Bloodlight was another NetGalley bet. The author set himself to write a work of fiction that would allow him to explore simultaneously the insecurities of a teenager and metaphysical issues such as religion and reality. If this idea seemed really good, unfortunately the final result ended up being below expectations.
Grey-Sun's book is a fantasy history quite close to weird fiction though far from the effectiveness of horror writers I've read before such as H. P. Lovecraft or Laird Barron. The fantasy has its basis on christianism but it's not so much an exploration of religion but a simple transformation of some of its faces to give this story context. Robert Goldner, the main character, is a seventeen year old boy with severe issues of self-confidence and an odd concept of self-affirmation that is believable considering a context of bullying and racism and a school divided in cliques typical of american teen TV series. As the main focus of the story, Robert didn't grab me and his story doesn't differ from so many others about these issues that abound nowadays. While he deals with his already complicated life, Robert starts having hallucinations that grow more vivid and complex and its in their description that the book stands out. On one hand, one must admit the author's huge imagination shown by these hallucinations and by his ability to create some delirious moments that actually make sense considering the ending. On the other hand, the hallucinations where often overdone and the moments are so frequent that their descriptions end up being boring and unnecessary.

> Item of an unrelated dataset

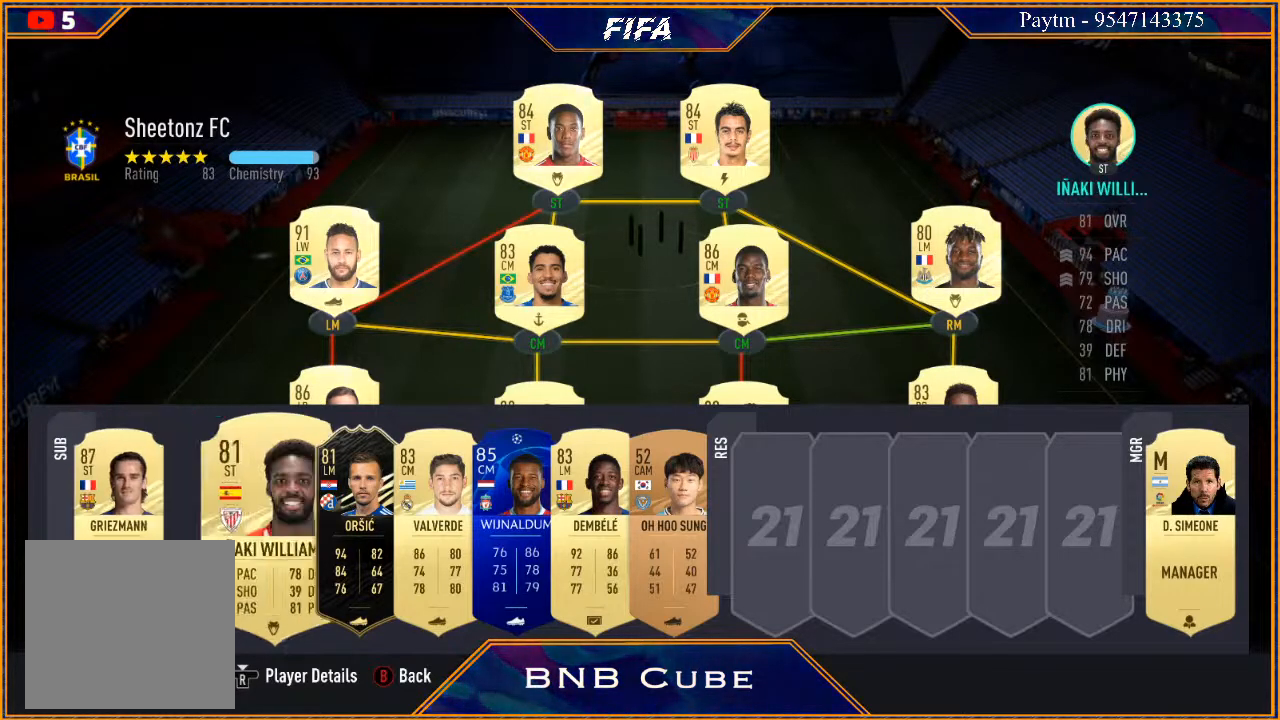
{"buttons": [], "left_stick": "center", "right_stick": "center", "events": [[33, "left_stick", "center"], [200, "left_stick", "right"], [433, "left_stick", "center"]]}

Grey-Sun's prose isn't specially well achieved neither in event narration nor in the wording of the main character's thoughts. The dialogues were in general simple and straightforward, adding little or nothing to the story apart from a needed interruption to the otherwise never-ending narration.
Although not terrible, Bloodlight was a disappointing read that failed to achieve the author's purposes and ended up making me give up on reading the trilogy that follows this prequel.